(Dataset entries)
_ _ _ _ _ _ _

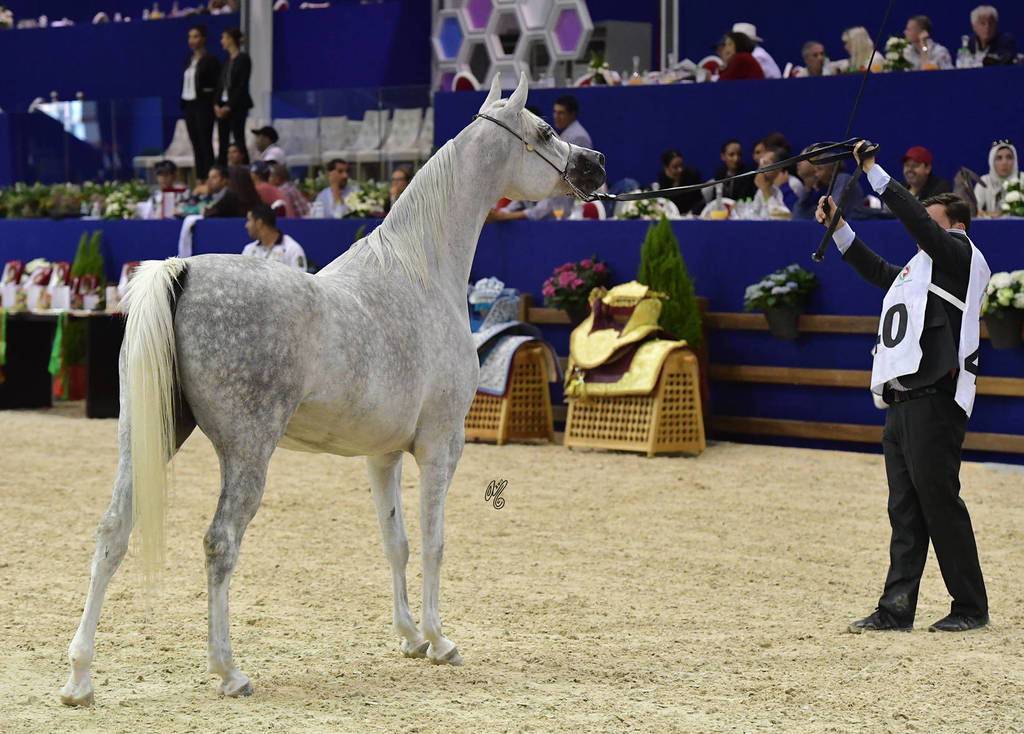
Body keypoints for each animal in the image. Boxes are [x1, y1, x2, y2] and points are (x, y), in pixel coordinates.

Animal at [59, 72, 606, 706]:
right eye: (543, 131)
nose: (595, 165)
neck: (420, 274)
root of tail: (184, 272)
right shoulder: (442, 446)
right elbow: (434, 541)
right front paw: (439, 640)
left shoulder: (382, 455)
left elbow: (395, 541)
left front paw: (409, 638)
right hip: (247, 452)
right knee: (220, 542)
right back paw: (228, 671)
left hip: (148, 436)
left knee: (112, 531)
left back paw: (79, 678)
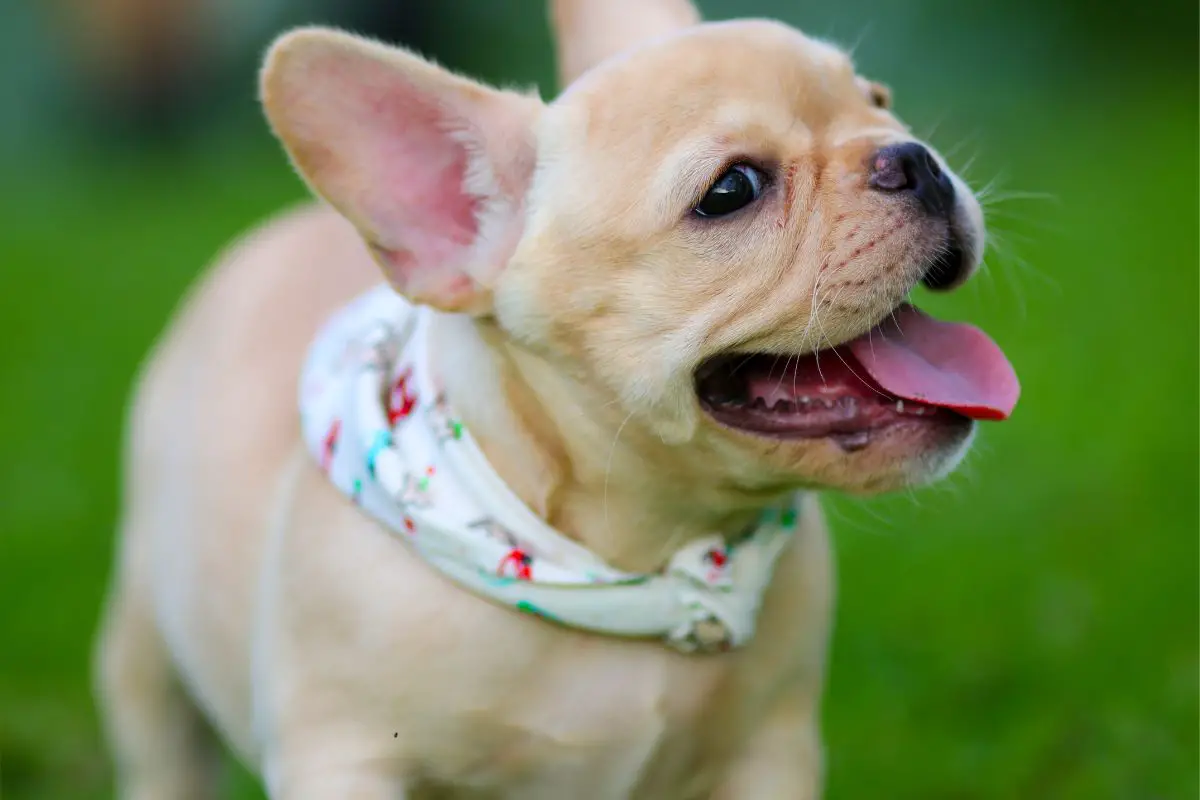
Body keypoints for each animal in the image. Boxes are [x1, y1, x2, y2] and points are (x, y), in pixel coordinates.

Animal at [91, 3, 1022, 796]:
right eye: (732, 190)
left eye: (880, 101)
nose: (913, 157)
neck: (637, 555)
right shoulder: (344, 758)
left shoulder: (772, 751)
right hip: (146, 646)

_ _ _ _ _ _ _

# [What you should do]
Send back the data above word for word, with the pictures left out.

# [Response area]
Body keypoints for each animal in the image. Boxes are [x1, y1, x2, y2] and points are (x, y), in pixel coordinates.

Animal at [59, 72, 606, 706]:
right eye: (543, 131)
nose: (595, 165)
neck: (420, 274)
root of tail: (184, 272)
right shoulder: (442, 446)
right elbow: (434, 541)
right front paw: (439, 640)
left shoulder: (382, 455)
left elbow: (395, 541)
left front paw: (409, 638)
right hip: (247, 452)
right knee: (220, 542)
right back paw: (228, 671)
left hip: (148, 436)
left knee: (112, 531)
left back paw: (79, 678)
Body keypoints for each animal in the image. Boxes are [x1, y1, x2, y2] and points are (x, y), in pixel coordinates.

Animal at [91, 3, 1022, 796]:
right eye: (732, 190)
left eye: (880, 101)
nose: (913, 157)
neck: (637, 555)
right shoulder: (344, 758)
left shoulder: (772, 751)
right hip: (146, 646)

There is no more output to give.